**MATERIAL PROVIDED:**
■ ■ ■ ■ ■ ■ ■

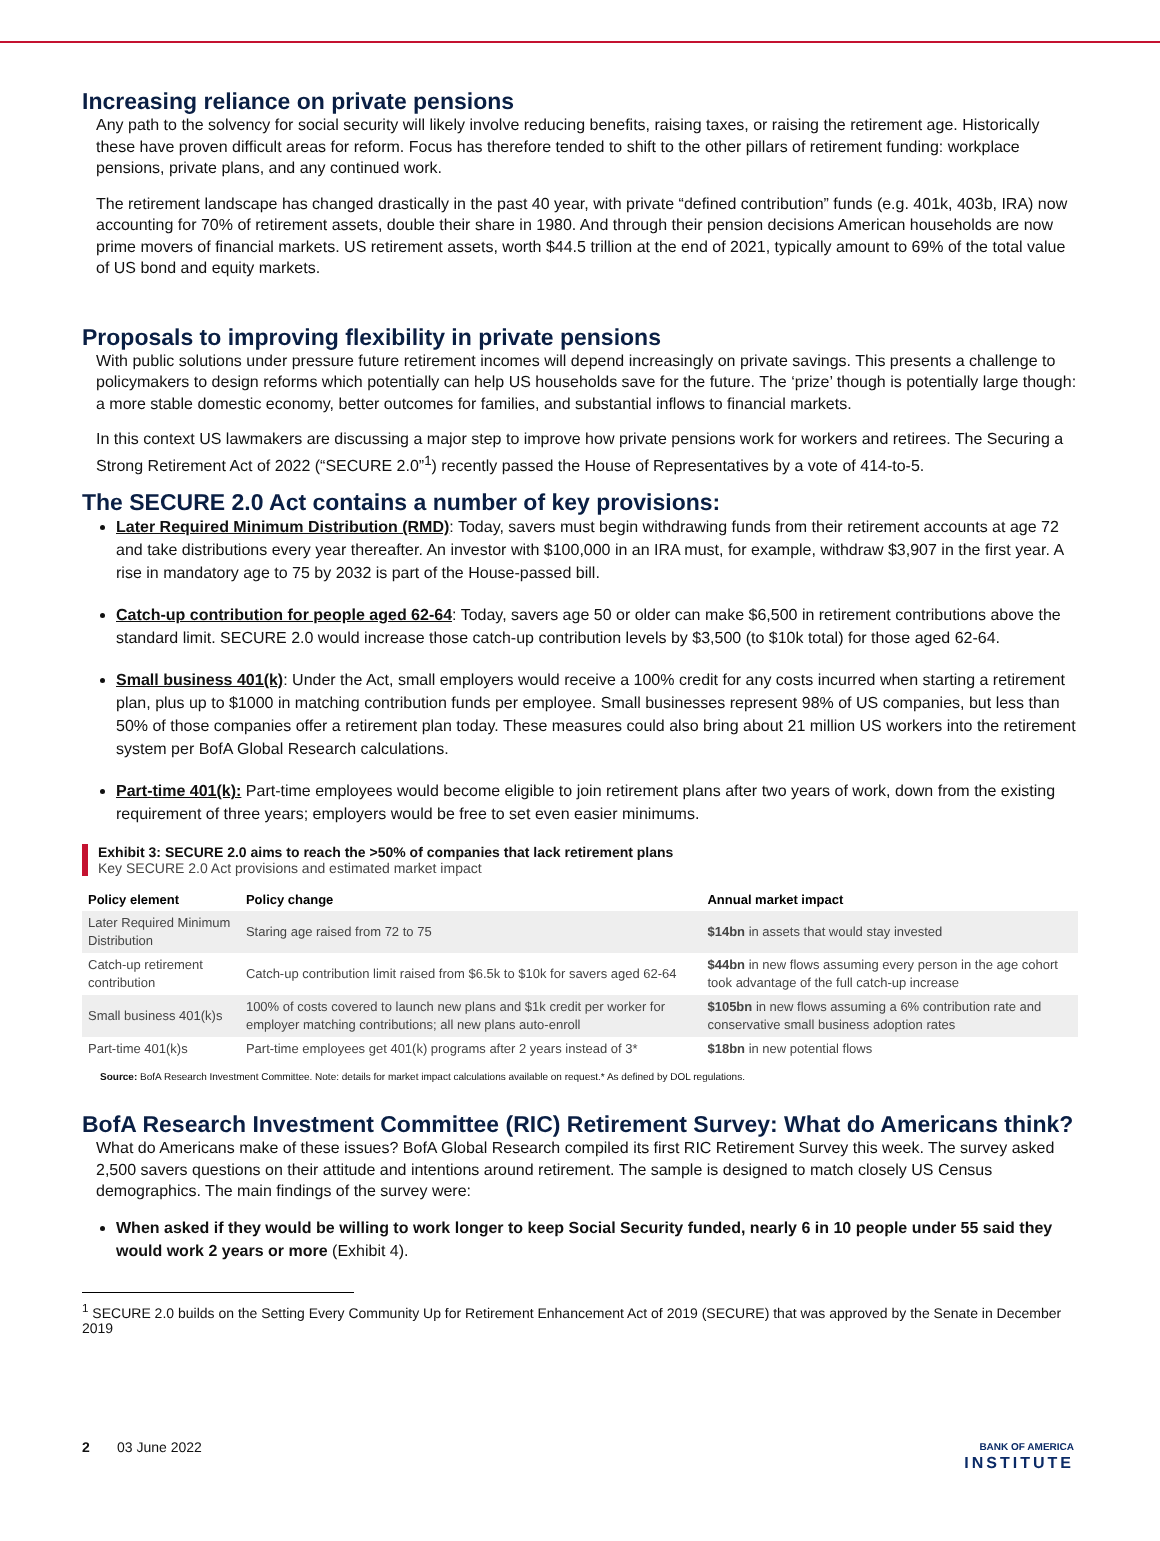Increasing reliance on private pensions
Any path to the solvency for social security will likely involve reducing benefits, raising taxes, or raising the retirement age. Historically these have proven difficult areas for reform. Focus has therefore tended to shift to the other pillars of retirement funding: workplace pensions, private plans, and any continued work.
The retirement landscape has changed drastically in the past 40 year, with private “defined contribution” funds (e.g. 401k, 403b, IRA) now accounting for 70% of retirement assets, double their share in 1980. And through their pension decisions American households are now prime movers of financial markets. US retirement assets, worth $44.5 trillion at the end of 2021, typically amount to 69% of the total value of US bond and equity markets.
Proposals to improving flexibility in private pensions
With public solutions under pressure future retirement incomes will depend increasingly on private savings. This presents a challenge to policymakers to design reforms which potentially can help US households save for the future. The ‘prize’ though is potentially large though: a more stable domestic economy, better outcomes for families, and substantial inflows to financial markets.
In this context US lawmakers are discussing a major step to improve how private pensions work for workers and retirees. The Securing a Strong Retirement Act of 2022 (“SECURE 2.0”<sup>1</sup>) recently passed the House of Representatives by a vote of 414-to-5.
The SECURE 2.0 Act contains a number of key provisions:
Later Required Minimum Distribution (RMD): Today, savers must begin withdrawing funds from their retirement accounts at age 72 and take distributions every year thereafter. An investor with $100,000 in an IRA must, for example, withdraw $3,907 in the first year. A rise in mandatory age to 75 by 2032 is part of the House-passed bill.
Catch-up contribution for people aged 62-64: Today, savers age 50 or older can make $6,500 in retirement contributions above the standard limit. SECURE 2.0 would increase those catch-up contribution levels by $3,500 (to $10k total) for those aged 62-64.
Small business 401(k): Under the Act, small employers would receive a 100% credit for any costs incurred when starting a retirement plan, plus up to $1000 in matching contribution funds per employee. Small businesses represent 98% of US companies, but less than 50% of those companies offer a retirement plan today. These measures could also bring about 21 million US workers into the retirement system per BofA Global Research calculations.
Part-time 401(k): Part-time employees would become eligible to join retirement plans after two years of work, down from the existing requirement of three years; employers would be free to set even easier minimums.
Exhibit 3: SECURE 2.0 aims to reach the >50% of companies that lack retirement plans
Key SECURE 2.0 Act provisions and estimated market impact
| Policy element | Policy change | Annual market impact |
| --- | --- | --- |
| Later Required Minimum Distribution | Staring age raised from 72 to 75 | $14bn in assets that would stay invested |
| Catch-up retirement contribution | Catch-up contribution limit raised from $6.5k to $10k for savers aged 62-64 | $44bn in new flows assuming every person in the age cohort took advantage of the full catch-up increase |
| Small business 401(k)s | 100% of costs covered to launch new plans and $1k credit per worker for employer matching contributions; all new plans auto-enroll | $105bn in new flows assuming a 6% contribution rate and conservative small business adoption rates |
| Part-time 401(k)s | Part-time employees get 401(k) programs after 2 years instead of 3* | $18bn in new potential flows |
Source: BofA Research Investment Committee. Note: details for market impact calculations available on request.* As defined by DOL regulations.
BofA Research Investment Committee (RIC) Retirement Survey: What do Americans think?
What do Americans make of these issues? BofA Global Research compiled its first RIC Retirement Survey this week. The survey asked 2,500 savers questions on their attitude and intentions around retirement. The sample is designed to match closely US Census demographics. The main findings of the survey were:
When asked if they would be willing to work longer to keep Social Security funded, nearly 6 in 10 people under 55 said they would work 2 years or more (Exhibit 4).
<sup>1</sup> SECURE 2.0 builds on the Setting Every Community Up for Retirement Enhancement Act of 2019 (SECURE) that was approved by the Senate in December 2019
2 03 June 2022
BANK OF AMERICA
INSTITUTE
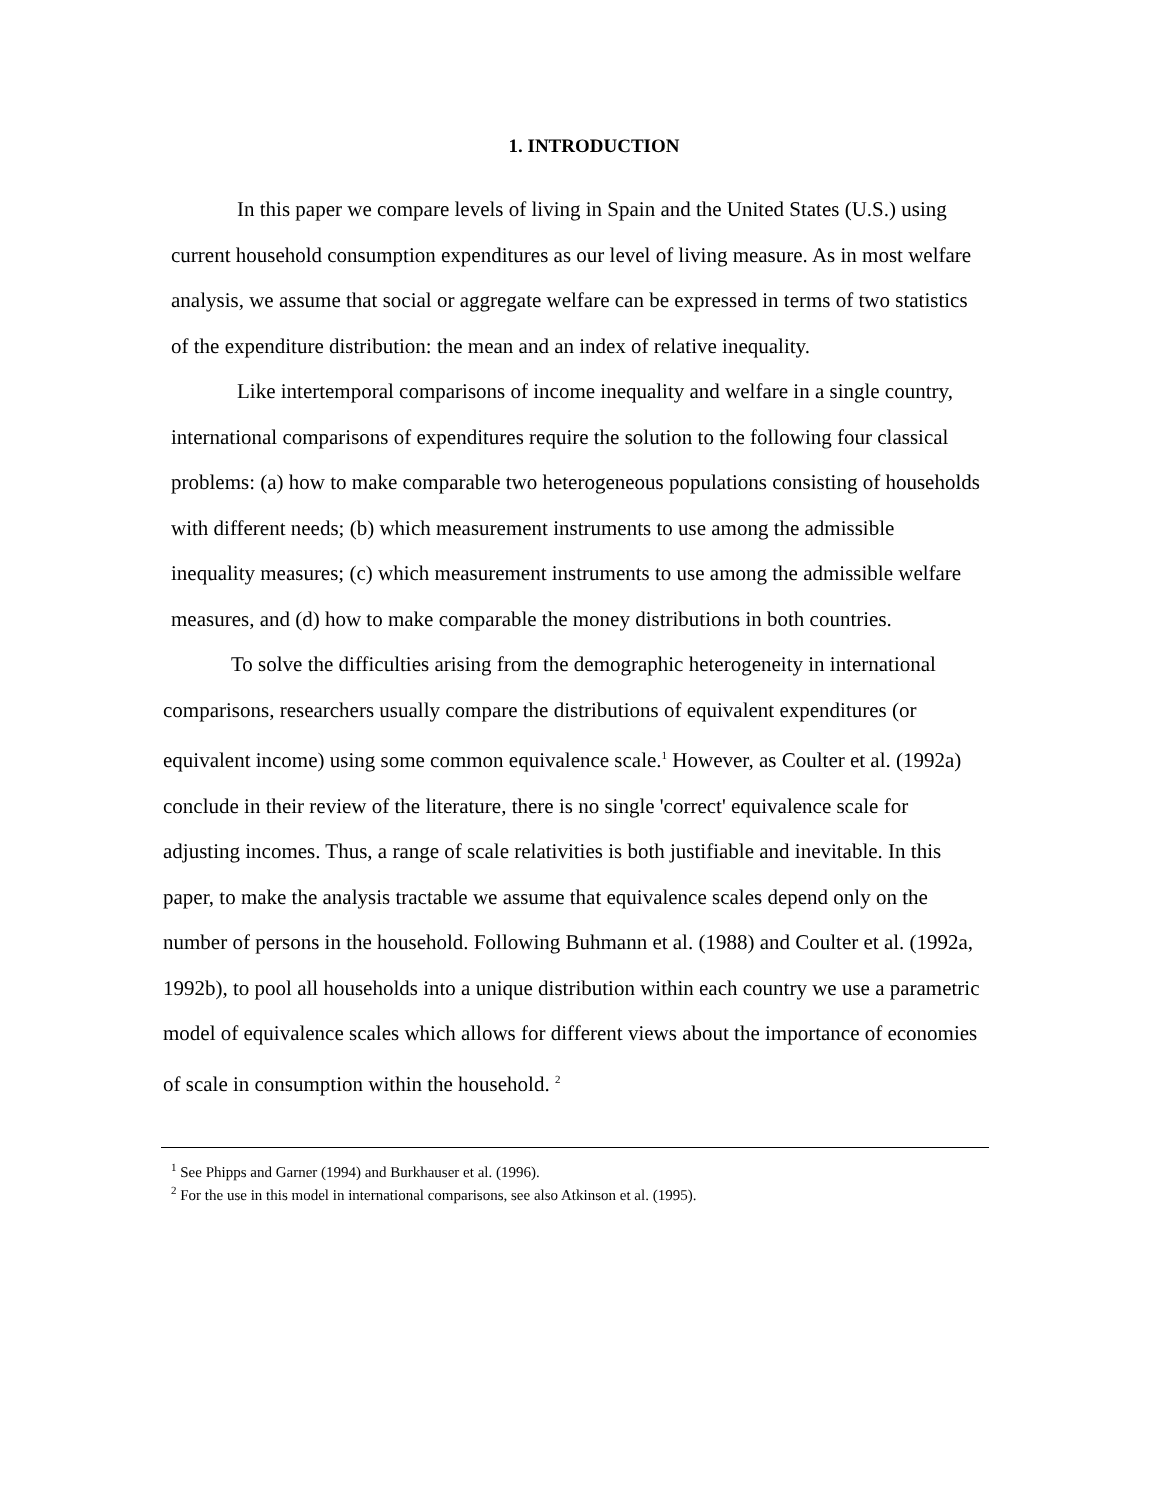1. INTRODUCTION
In this paper we compare levels of living in Spain and the United States (U.S.) using current household consumption expenditures as our level of living measure. As in most welfare analysis, we assume that social or aggregate welfare can be expressed in terms of two statistics of the expenditure distribution: the mean and an index of relative inequality.
Like intertemporal comparisons of income inequality and welfare in a single country, international comparisons of expenditures require the solution to the following four classical problems: (a) how to make comparable two heterogeneous populations consisting of households with different needs; (b) which measurement instruments to use among the admissible inequality measures; (c) which measurement instruments to use among the admissible welfare measures, and (d) how to make comparable the money distributions in both countries.
To solve the difficulties arising from the demographic heterogeneity in international comparisons, researchers usually compare the distributions of equivalent expenditures (or equivalent income) using some common equivalence scale.<sup>1</sup> However, as Coulter et al. (1992a) conclude in their review of the literature, there is no single 'correct' equivalence scale for adjusting incomes. Thus, a range of scale relativities is both justifiable and inevitable. In this paper, to make the analysis tractable we assume that equivalence scales depend only on the number of persons in the household. Following Buhmann et al. (1988) and Coulter et al. (1992a, 1992b), to pool all households into a unique distribution within each country we use a parametric model of equivalence scales which allows for different views about the importance of economies of scale in consumption within the household. <sup>2</sup>
<sup>1</sup> See Phipps and Garner (1994) and Burkhauser et al. (1996).
<sup>2</sup> For the use in this model in international comparisons, see also Atkinson et al. (1995).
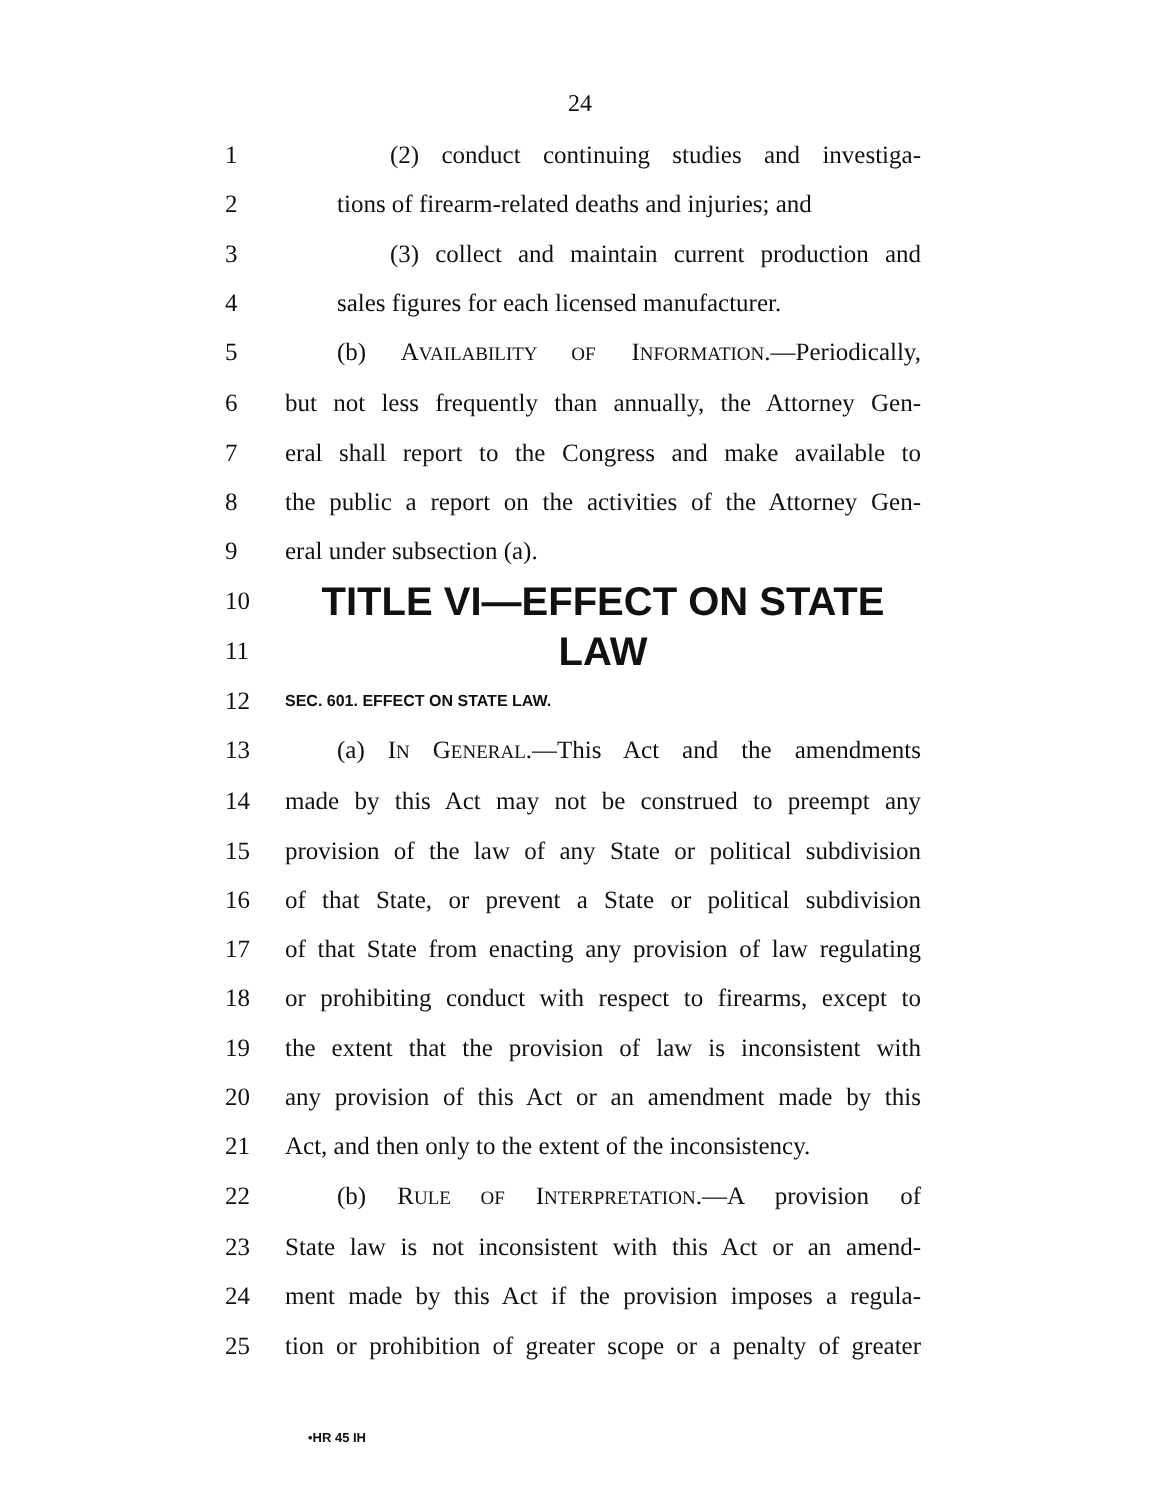24
1 (2) conduct continuing studies and investiga-
2 tions of firearm-related deaths and injuries; and
3 (3) collect and maintain current production and
4 sales figures for each licensed manufacturer.
5 (b) AVAILABILITY OF INFORMATION.—Periodically,
6 but not less frequently than annually, the Attorney Gen-
7 eral shall report to the Congress and make available to
8 the public a report on the activities of the Attorney Gen-
9 eral under subsection (a).
10
TITLE VI—EFFECT ON STATE
11
LAW
12
SEC. 601. EFFECT ON STATE LAW.
13 (a) IN GENERAL.—This Act and the amendments
14 made by this Act may not be construed to preempt any
15 provision of the law of any State or political subdivision
16 of that State, or prevent a State or political subdivision
17 of that State from enacting any provision of law regulating
18 or prohibiting conduct with respect to firearms, except to
19 the extent that the provision of law is inconsistent with
20 any provision of this Act or an amendment made by this
21 Act, and then only to the extent of the inconsistency.
22 (b) RULE OF INTERPRETATION.—A provision of
23 State law is not inconsistent with this Act or an amend-
24 ment made by this Act if the provision imposes a regula-
25 tion or prohibition of greater scope or a penalty of greater
•HR 45 IH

■ ■ ■ ■ ■ ■ ■

**THE TASK:** Transcribe the listing exactly; skip the pictures.

**EXERCISE OUTPUT:**
Increasing reliance on private pensions
Any path to the solvency for social security will likely involve reducing benefits, raising taxes, or raising the retirement age. Historically these have proven difficult areas for reform. Focus has therefore tended to shift to the other pillars of retirement funding: workplace pensions, private plans, and any continued work.
The retirement landscape has changed drastically in the past 40 year, with private “defined contribution” funds (e.g. 401k, 403b, IRA) now accounting for 70% of retirement assets, double their share in 1980. And through their pension decisions American households are now prime movers of financial markets. US retirement assets, worth $44.5 trillion at the end of 2021, typically amount to 69% of the total value of US bond and equity markets.
Proposals to improving flexibility in private pensions
With public solutions under pressure future retirement incomes will depend increasingly on private savings. This presents a challenge to policymakers to design reforms which potentially can help US households save for the future. The ‘prize’ though is potentially large though: a more stable domestic economy, better outcomes for families, and substantial inflows to financial markets.
In this context US lawmakers are discussing a major step to improve how private pensions work for workers and retirees. The Securing a Strong Retirement Act of 2022 (“SECURE 2.0”<sup>1</sup>) recently passed the House of Representatives by a vote of 414-to-5.
The SECURE 2.0 Act contains a number of key provisions:
Later Required Minimum Distribution (RMD): Today, savers must begin withdrawing funds from their retirement accounts at age 72 and take distributions every year thereafter. An investor with $100,000 in an IRA must, for example, withdraw $3,907 in the first year. A rise in mandatory age to 75 by 2032 is part of the House-passed bill.
Catch-up contribution for people aged 62-64: Today, savers age 50 or older can make $6,500 in retirement contributions above the standard limit. SECURE 2.0 would increase those catch-up contribution levels by $3,500 (to $10k total) for those aged 62-64.
Small business 401(k): Under the Act, small employers would receive a 100% credit for any costs incurred when starting a retirement plan, plus up to $1000 in matching contribution funds per employee. Small businesses represent 98% of US companies, but less than 50% of those companies offer a retirement plan today. These measures could also bring about 21 million US workers into the retirement system per BofA Global Research calculations.
Part-time 401(k): Part-time employees would become eligible to join retirement plans after two years of work, down from the existing requirement of three years; employers would be free to set even easier minimums.
Exhibit 3: SECURE 2.0 aims to reach the >50% of companies that lack retirement plans
Key SECURE 2.0 Act provisions and estimated market impact
| Policy element | Policy change | Annual market impact |
| --- | --- | --- |
| Later Required Minimum Distribution | Staring age raised from 72 to 75 | $14bn in assets that would stay invested |
| Catch-up retirement contribution | Catch-up contribution limit raised from $6.5k to $10k for savers aged 62-64 | $44bn in new flows assuming every person in the age cohort took advantage of the full catch-up increase |
| Small business 401(k)s | 100% of costs covered to launch new plans and $1k credit per worker for employer matching contributions; all new plans auto-enroll | $105bn in new flows assuming a 6% contribution rate and conservative small business adoption rates |
| Part-time 401(k)s | Part-time employees get 401(k) programs after 2 years instead of 3* | $18bn in new potential flows |
Source: BofA Research Investment Committee. Note: details for market impact calculations available on request.* As defined by DOL regulations.
BofA Research Investment Committee (RIC) Retirement Survey: What do Americans think?
What do Americans make of these issues? BofA Global Research compiled its first RIC Retirement Survey this week. The survey asked 2,500 savers questions on their attitude and intentions around retirement. The sample is designed to match closely US Census demographics. The main findings of the survey were:
When asked if they would be willing to work longer to keep Social Security funded, nearly 6 in 10 people under 55 said they would work 2 years or more (Exhibit 4).
<sup>1</sup> SECURE 2.0 builds on the Setting Every Community Up for Retirement Enhancement Act of 2019 (SECURE) that was approved by the Senate in December 2019
2 03 June 2022
BANK OF AMERICA
INSTITUTE
1. INTRODUCTION
In this paper we compare levels of living in Spain and the United States (U.S.) using current household consumption expenditures as our level of living measure. As in most welfare analysis, we assume that social or aggregate welfare can be expressed in terms of two statistics of the expenditure distribution: the mean and an index of relative inequality.
Like intertemporal comparisons of income inequality and welfare in a single country, international comparisons of expenditures require the solution to the following four classical problems: (a) how to make comparable two heterogeneous populations consisting of households with different needs; (b) which measurement instruments to use among the admissible inequality measures; (c) which measurement instruments to use among the admissible welfare measures, and (d) how to make comparable the money distributions in both countries.
To solve the difficulties arising from the demographic heterogeneity in international comparisons, researchers usually compare the distributions of equivalent expenditures (or equivalent income) using some common equivalence scale.<sup>1</sup> However, as Coulter et al. (1992a) conclude in their review of the literature, there is no single 'correct' equivalence scale for adjusting incomes. Thus, a range of scale relativities is both justifiable and inevitable. In this paper, to make the analysis tractable we assume that equivalence scales depend only on the number of persons in the household. Following Buhmann et al. (1988) and Coulter et al. (1992a, 1992b), to pool all households into a unique distribution within each country we use a parametric model of equivalence scales which allows for different views about the importance of economies of scale in consumption within the household. <sup>2</sup>
<sup>1</sup> See Phipps and Garner (1994) and Burkhauser et al. (1996).
<sup>2</sup> For the use in this model in international comparisons, see also Atkinson et al. (1995).
24
1 (2) conduct continuing studies and investiga-
2 tions of firearm-related deaths and injuries; and
3 (3) collect and maintain current production and
4 sales figures for each licensed manufacturer.
5 (b) AVAILABILITY OF INFORMATION.—Periodically,
6 but not less frequently than annually, the Attorney Gen-
7 eral shall report to the Congress and make available to
8 the public a report on the activities of the Attorney Gen-
9 eral under subsection (a).
10
TITLE VI—EFFECT ON STATE
11
LAW
12
SEC. 601. EFFECT ON STATE LAW.
13 (a) IN GENERAL.—This Act and the amendments
14 made by this Act may not be construed to preempt any
15 provision of the law of any State or political subdivision
16 of that State, or prevent a State or political subdivision
17 of that State from enacting any provision of law regulating
18 or prohibiting conduct with respect to firearms, except to
19 the extent that the provision of law is inconsistent with
20 any provision of this Act or an amendment made by this
21 Act, and then only to the extent of the inconsistency.
22 (b) RULE OF INTERPRETATION.—A provision of
23 State law is not inconsistent with this Act or an amend-
24 ment made by this Act if the provision imposes a regula-
25 tion or prohibition of greater scope or a penalty of greater
•HR 45 IH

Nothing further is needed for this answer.